**PROBLEM REQUIREMENTS:**
Starting at the line that contains "生成AIを思考のパートナーとして活用し、アウトプットの" and continuing through the end of the items below, recast each line as a row of a Markdown table. Use a Row column for the row number and a Text column for the line, and skip any blank lines.

===== DATA EXTRACTS

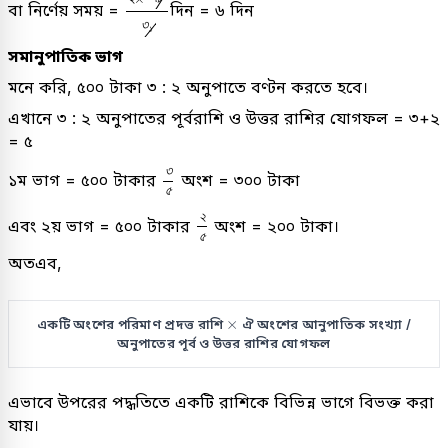
বা নির্ণেয় সময় =
দিন = ৬ দিন
৩
১
সমানুপাতিক ভাগ
মনে করি, ৫০০ টাকা ৩ : ২ অনুপাতে বণ্টন করতে হবে।
এখানে ৩ : ২ অনুপাতের পূর্বরাশি ও উত্তর রাশির যোগফল = ৩+২
= ৫
৩
৫
৩
১ম ভাগ = ৫০০ টাকার
অংশ = ৩০০ টাকা
৫
২
৫
২
এবং ২য় ভাগ = ৫০০ টাকার
অংশ = ২০০ টাকা।
৫
অতএব,
×
×
একটি অংশের পরিমাণ প্রদত্ত রাশি
ঐ অংশের আনুপাতিক সংখ্যা /
অনুপাতের পূর্ব ও উত্তর রাশির যোগফল
এভাবে উপরের পদ্ধতিতে একটি রাশিকে বিভিন্ন ভাগে বিভক্ত করা
যায়।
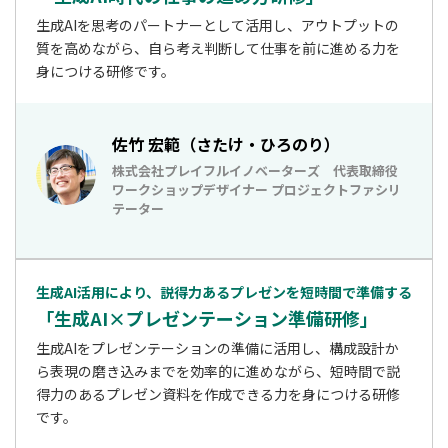
生成AIを思考のパートナーとして活用し、アウトプットの
質を高めながら、自ら考え判断して仕事を前に進める力を
身につける研修です。
佐竹 宏範（さたけ・ひろのり）
株式会社プレイフルイノベーターズ 代表取締役
ワークショップデザイナー プロジェクトファシリ
テーター
生成AI活用により、説得力あるプレゼンを短時間で準備する
「生成AI×プレゼンテーション準備研修」
生成AIをプレゼンテーションの準備に活用し、構成設計か
ら表現の磨き込みまでを効率的に進めながら、短時間で説
得力のあるプレゼン資料を作成できる力を身につける研修
です。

==========

**EXERCISE RESPONSE:**
| Row | Text |
|---|---|
| 1 | 生成AIを思考のパートナーとして活用し、アウトプットの |
| 2 | 質を高めながら、自ら考え判断して仕事を前に進める力を |
| 3 | 身につける研修です。 |
| 4 | 佐竹 宏範（さたけ・ひろのり） |
| 5 | 株式会社プレイフルイノベーターズ 代表取締役 |
| 6 | ワークショップデザイナー プロジェクトファシリ |
| 7 | テーター |
| 8 | 生成AI活用により、説得力あるプレゼンを短時間で準備する |
| 9 | 「生成AI×プレゼンテーション準備研修」 |
| 10 | 生成AIをプレゼンテーションの準備に活用し、構成設計か |
| 11 | ら表現の磨き込みまでを効率的に進めながら、短時間で説 |
| 12 | 得力のあるプレゼン資料を作成できる力を身につける研修 |
| 13 | です。 |